2/ que cependant, le prêteur qui a versé les fonds sans s’être assuré, comme il y était tenu, de la régularité formelle du contrat principal ou de sa complète exécution, peut être privé en tout ou partie de sa créance de restitution, dès lors que l’emprunteur justifie avoir subi un préjudice en lien avec cette faute.

En l’espèce, les époux [T], qui se contentent d’affirmer que leurs préjudices, « suffisamment étayés » justifient que la banque soit privée de sa créance de restitution, ne caractérisent en rien la matérialité des préjudices invoqués alors qu’il ressort de leurs productions qu’ils ont pu exercer leur droit de rétractation le 24 octobre 2019, soit dans le délai d’un an prévu à l’article L. 221-20 du code de la consommation, circonstance dont ils ne se prévalent au demeurant pas, non plus d’ailleurs que la banque.

Ils n’établissent pas davantage l’existence d’un lien de causalité entre ces prétendus préjudices et la faute commise par la banque.

Il en résulte que les époux [T] doivent être déboutés de leur demande visant à voir dire que la banque ne peut leur réclamer le remboursement du capital prêté ainsi que de leur demande de dommages et intérêts.

Sur l’appel incident

Il n’y a pas lieu de statuer sur la résolution judiciaire du contrat, tel que sollicité, dans la mesure où le contrat de crédit a déjà été annulé.

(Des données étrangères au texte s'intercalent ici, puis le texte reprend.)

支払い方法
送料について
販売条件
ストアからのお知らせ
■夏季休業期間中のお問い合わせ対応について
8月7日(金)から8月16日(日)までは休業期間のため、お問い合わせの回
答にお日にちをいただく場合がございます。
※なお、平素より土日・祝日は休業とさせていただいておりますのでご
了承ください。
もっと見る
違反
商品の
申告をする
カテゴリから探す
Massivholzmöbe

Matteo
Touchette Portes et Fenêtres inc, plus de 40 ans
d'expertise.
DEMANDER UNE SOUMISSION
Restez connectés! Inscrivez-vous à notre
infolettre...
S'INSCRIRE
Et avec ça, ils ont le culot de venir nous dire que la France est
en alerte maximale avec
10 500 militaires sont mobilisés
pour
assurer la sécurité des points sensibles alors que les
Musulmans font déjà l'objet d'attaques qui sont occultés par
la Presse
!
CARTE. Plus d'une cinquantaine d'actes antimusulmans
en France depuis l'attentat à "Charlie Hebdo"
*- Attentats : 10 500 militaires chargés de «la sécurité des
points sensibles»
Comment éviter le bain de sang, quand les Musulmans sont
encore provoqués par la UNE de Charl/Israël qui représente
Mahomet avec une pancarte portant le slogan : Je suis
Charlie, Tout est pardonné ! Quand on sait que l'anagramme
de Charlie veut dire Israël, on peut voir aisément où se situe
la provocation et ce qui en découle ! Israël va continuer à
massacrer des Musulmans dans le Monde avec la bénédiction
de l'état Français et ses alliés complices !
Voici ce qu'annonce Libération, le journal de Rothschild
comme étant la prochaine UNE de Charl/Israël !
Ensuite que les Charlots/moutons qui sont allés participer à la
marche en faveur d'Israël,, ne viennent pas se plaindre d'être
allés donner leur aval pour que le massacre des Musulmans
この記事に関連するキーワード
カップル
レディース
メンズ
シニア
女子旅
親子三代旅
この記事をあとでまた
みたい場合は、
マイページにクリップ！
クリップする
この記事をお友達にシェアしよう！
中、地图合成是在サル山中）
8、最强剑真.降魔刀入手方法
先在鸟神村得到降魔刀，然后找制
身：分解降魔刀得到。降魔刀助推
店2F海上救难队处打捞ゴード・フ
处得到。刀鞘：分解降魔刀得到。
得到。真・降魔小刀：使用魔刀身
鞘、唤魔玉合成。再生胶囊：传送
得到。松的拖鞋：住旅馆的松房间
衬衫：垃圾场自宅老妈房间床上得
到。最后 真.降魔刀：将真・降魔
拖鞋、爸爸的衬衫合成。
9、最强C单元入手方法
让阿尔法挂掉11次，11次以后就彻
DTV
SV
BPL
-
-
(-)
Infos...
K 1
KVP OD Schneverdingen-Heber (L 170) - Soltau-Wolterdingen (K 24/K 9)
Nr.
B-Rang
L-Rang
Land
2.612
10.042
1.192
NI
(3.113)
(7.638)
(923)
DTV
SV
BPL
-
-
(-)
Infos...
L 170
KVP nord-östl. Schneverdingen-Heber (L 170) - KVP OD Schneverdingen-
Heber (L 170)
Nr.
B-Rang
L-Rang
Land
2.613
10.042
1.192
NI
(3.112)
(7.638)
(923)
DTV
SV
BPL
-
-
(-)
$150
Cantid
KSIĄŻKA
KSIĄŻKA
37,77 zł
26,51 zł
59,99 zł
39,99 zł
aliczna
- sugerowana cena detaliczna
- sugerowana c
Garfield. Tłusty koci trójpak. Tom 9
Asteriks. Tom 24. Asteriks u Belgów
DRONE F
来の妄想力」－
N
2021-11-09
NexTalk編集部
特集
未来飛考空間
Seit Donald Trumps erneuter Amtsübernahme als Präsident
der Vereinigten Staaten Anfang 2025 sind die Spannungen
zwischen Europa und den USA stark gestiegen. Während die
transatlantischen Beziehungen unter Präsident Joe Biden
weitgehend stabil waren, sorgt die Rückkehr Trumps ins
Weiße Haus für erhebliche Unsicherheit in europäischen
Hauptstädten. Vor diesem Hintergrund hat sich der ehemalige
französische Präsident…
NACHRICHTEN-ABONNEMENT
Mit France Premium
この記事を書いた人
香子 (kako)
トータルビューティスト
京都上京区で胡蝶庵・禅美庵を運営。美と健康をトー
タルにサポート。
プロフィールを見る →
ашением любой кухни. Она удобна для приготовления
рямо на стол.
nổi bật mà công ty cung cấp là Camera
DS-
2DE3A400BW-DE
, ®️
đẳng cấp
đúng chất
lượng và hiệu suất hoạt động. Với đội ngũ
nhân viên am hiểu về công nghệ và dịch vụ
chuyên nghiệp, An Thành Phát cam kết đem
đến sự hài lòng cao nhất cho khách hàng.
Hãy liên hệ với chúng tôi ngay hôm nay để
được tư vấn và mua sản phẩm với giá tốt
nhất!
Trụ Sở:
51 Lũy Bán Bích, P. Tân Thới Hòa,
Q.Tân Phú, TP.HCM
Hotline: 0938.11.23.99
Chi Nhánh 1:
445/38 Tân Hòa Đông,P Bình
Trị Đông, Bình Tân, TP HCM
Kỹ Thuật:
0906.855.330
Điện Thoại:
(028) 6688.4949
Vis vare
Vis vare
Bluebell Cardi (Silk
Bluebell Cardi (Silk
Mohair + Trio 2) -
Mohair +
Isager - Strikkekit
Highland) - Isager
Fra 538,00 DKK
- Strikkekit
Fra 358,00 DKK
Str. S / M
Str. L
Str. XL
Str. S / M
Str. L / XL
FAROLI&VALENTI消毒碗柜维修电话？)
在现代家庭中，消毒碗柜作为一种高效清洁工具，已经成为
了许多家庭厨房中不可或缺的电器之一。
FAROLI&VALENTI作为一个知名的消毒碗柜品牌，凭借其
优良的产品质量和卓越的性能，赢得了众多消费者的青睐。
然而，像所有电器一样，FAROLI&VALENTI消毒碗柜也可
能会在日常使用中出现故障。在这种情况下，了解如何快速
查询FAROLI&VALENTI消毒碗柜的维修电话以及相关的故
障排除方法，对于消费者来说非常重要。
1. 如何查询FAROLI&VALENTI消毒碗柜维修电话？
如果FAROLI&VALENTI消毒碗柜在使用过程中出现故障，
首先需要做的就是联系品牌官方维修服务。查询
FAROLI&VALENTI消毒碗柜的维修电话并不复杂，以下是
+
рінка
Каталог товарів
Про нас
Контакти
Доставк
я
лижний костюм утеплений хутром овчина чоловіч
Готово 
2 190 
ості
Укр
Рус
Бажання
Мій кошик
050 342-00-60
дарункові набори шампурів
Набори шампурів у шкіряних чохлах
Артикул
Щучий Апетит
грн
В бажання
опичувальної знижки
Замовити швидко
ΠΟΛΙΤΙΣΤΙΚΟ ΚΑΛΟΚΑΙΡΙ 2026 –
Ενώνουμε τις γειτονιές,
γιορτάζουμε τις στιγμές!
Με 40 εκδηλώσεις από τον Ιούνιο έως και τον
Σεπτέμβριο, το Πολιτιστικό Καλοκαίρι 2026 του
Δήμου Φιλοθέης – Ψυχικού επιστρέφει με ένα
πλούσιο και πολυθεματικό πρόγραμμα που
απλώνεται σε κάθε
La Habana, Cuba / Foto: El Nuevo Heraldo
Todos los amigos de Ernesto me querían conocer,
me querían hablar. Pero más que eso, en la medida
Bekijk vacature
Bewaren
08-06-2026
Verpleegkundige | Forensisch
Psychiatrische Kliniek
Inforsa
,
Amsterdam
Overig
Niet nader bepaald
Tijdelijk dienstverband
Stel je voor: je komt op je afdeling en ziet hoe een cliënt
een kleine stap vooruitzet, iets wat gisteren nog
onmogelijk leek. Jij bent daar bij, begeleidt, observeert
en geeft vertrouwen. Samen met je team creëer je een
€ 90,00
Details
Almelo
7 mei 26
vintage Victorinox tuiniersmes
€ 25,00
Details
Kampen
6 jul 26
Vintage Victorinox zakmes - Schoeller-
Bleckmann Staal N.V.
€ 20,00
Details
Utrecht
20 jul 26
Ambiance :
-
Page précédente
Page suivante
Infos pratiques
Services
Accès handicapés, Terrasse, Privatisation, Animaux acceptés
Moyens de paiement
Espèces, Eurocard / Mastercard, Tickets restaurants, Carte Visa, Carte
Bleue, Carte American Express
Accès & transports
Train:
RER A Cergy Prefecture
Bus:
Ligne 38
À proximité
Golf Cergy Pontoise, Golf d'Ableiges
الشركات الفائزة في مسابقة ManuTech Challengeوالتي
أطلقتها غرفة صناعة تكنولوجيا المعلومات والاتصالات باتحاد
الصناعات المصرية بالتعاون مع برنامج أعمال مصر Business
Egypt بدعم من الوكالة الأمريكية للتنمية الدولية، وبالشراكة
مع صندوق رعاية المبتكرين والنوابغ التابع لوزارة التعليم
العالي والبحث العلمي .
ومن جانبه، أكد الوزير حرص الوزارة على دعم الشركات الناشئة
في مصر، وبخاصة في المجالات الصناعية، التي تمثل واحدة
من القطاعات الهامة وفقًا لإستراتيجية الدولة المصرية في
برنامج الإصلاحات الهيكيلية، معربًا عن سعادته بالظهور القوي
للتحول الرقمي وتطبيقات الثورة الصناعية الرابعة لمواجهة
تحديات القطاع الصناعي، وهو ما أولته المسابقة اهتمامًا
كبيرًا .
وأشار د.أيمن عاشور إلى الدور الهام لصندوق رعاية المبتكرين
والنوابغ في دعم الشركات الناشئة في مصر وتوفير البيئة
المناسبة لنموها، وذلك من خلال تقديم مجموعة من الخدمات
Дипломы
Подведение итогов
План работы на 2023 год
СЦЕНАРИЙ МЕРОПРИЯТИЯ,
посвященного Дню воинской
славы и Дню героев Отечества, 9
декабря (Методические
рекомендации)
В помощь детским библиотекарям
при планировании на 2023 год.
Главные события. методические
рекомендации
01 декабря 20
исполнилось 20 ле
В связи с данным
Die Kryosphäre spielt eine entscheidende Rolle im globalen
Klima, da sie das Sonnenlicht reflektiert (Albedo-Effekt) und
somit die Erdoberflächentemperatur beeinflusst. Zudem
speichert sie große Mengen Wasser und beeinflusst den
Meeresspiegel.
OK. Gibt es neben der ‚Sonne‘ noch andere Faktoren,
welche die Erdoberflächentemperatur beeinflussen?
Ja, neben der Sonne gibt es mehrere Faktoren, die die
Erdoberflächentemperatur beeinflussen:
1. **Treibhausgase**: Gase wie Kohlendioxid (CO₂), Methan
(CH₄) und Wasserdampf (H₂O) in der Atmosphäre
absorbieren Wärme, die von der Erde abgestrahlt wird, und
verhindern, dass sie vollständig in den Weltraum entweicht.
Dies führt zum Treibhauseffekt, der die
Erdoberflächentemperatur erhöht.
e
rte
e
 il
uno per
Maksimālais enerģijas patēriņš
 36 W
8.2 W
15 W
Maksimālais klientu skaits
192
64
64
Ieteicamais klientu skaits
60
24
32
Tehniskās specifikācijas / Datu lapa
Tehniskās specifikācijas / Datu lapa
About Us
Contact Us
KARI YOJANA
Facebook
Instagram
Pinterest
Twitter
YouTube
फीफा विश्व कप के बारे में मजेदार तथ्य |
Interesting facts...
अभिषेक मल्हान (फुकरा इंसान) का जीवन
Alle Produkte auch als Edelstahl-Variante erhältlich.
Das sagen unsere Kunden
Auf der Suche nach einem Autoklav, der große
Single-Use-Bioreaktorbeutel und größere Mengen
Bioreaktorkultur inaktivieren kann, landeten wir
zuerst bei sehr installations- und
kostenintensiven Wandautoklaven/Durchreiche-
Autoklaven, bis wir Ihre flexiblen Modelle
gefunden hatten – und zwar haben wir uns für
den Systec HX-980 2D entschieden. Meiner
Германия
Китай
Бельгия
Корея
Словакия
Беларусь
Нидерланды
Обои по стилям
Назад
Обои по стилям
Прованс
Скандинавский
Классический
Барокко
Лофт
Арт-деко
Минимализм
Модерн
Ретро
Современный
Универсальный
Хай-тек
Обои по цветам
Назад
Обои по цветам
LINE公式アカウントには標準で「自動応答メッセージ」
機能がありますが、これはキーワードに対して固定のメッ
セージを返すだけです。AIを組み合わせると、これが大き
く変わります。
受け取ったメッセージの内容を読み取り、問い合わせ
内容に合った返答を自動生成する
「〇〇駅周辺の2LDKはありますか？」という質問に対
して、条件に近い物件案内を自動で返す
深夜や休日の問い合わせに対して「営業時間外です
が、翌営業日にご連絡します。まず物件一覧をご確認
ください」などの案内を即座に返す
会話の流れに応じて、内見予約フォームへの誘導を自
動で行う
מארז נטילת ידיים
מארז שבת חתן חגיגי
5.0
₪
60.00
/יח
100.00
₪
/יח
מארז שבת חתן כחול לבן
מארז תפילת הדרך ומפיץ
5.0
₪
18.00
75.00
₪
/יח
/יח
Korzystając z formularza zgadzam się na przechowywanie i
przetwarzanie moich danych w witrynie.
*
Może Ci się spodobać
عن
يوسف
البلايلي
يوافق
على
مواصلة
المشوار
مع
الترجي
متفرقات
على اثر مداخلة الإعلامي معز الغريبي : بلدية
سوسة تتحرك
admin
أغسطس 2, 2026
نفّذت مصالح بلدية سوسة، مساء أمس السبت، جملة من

C’est à bon droit que la société CA Consumer Finance sollicite le remboursement du capital prêté, déduction faite des échéances de remboursement déjà réglées, soit la somme, non contredite, de 20 909,12 € au paiement de laquelle seront condamnés solidairement les époux [T], avec les intérêts au taux légal à compter de la demande en justice valant sommation de payer, soit à compter du 26 mars 2021.

Il n’est pas démontré que les époux [T] ont commis une faute ayant fait dégénérer en abus leur droit d’ester en justice de sorte que la décision déférée sera confirmée en ce qu’elle a rejeté la demande de dommages-intérêts de la société CA Consumer Finance.

Sur les dépens et l’article 700 du code de procédure civile

Les dispositions du jugement déféré quant aux dépens et à l’article 700 du code de procédure civile seront confirmées.

Partie perdante à hauteur d’appel, les époux [T] seront condamnés aux dépens conformément aux dispositions de l’article 696 du code de procédure civile et déboutés de leur demande au titre de l’article 700 du code de procédure civile.

En revanche, il sera fait droit à la demande formée par la société CA Consumer Finance au titre de l’article 700 du code de procédure civile.

PAR CES MOTIFS

La Cour,

Statuant publiquement et réputé contradictoirement,

INFIRME le jugement déféré sauf en ce qu’il a rejeté les demandes de dommages intérêts formées par chacune des parties et en ce qu’il a statué sur les dépens et l’article 700 du code de procédure civile,

Et statuant à nouveau des chefs infirmés,

PRONONCE l’annulation du contrat de vente conclu entre la société Manche Énergies Renouvelables, représentée par son liquidateur la Selarl SBCMJ, et les époux [T] le 8 avril 2019,

PRONONCE en conséquence l’annulation du contrat de crédit affecté conclu le même jour entre les époux [T] et la société CA Consumer Finance, sous l’enseigne Sofinco,

DIT que les époux [T] devront restituer le matériel installé à leur domicile [Adresse 2] à [Localité 7] à la société Manche Énergies Renouvelables, représentée par son liquidateur, qui procédera à la dépose et à la reprise, en prévenant quinze jours au moins à l’avance par lettre recommandée avec avis de réception,

DEBOUTE les époux [T] de leur demande visant à voir dire que la banque doit être privée de sa créance de restitution du capital prêté,

CONDAMNE solidairement Monsieur [O] [T] et Madame [D] [Z] épouse [T] à payer à la société CA Consumer Finance la somme de 20 909,12 € correspondant au capital prêté sous déduction des échéances déjà payées pour un montant de 3 890,88 €, somme portant intérêts au taux légal à compter du 26 mars 2021,

DÉBOUTE les époux [T] de leurs demandes au titre de l’article 700 du code de procédure civile,

CONDAMNE in solidum Monsieur [O] [T] et Madame [D] [Z] épouse [T] à payer à la société CA Consumer Finance la somme de 458 € au titre de l’article 700 du code de procédure civile,

CONDAMNE in solidum Monsieur [O] [T] et Madame [D] [Z] épouse [T] aux dépens d’appel.